#### EXERCISE PROMPT:
Return every line of the records below unchanged and in their original order.

____________

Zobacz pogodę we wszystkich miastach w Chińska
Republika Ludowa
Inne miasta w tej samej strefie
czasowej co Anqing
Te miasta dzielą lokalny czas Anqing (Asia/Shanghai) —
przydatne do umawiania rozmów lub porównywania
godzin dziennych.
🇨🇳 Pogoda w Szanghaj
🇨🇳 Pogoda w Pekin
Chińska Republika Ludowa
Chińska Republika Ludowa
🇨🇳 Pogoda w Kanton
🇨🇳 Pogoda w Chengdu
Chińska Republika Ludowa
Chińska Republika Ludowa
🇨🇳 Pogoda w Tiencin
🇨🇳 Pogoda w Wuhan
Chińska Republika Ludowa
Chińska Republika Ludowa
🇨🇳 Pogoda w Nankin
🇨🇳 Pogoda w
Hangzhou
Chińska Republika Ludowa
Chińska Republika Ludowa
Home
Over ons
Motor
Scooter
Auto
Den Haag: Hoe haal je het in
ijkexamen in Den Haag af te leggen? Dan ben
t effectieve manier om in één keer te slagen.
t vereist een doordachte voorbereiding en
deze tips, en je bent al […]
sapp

____________

#### OUTPUT OF THE TASK:
Zobacz pogodę we wszystkich miastach w Chińska
Republika Ludowa
Inne miasta w tej samej strefie
czasowej co Anqing
Te miasta dzielą lokalny czas Anqing (Asia/Shanghai) —
przydatne do umawiania rozmów lub porównywania
godzin dziennych.
🇨🇳 Pogoda w Szanghaj
🇨🇳 Pogoda w Pekin
Chińska Republika Ludowa
Chińska Republika Ludowa
🇨🇳 Pogoda w Kanton
🇨🇳 Pogoda w Chengdu
Chińska Republika Ludowa
Chińska Republika Ludowa
🇨🇳 Pogoda w Tiencin
🇨🇳 Pogoda w Wuhan
Chińska Republika Ludowa
Chińska Republika Ludowa
🇨🇳 Pogoda w Nankin
🇨🇳 Pogoda w
Hangzhou
Chińska Republika Ludowa
Chińska Republika Ludowa
Home
Over ons
Motor
Scooter
Auto
Den Haag: Hoe haal je het in
ijkexamen in Den Haag af te leggen? Dan ben
t effectieve manier om in één keer te slagen.
t vereist een doordachte voorbereiding en
deze tips, en je bent al […]
sapp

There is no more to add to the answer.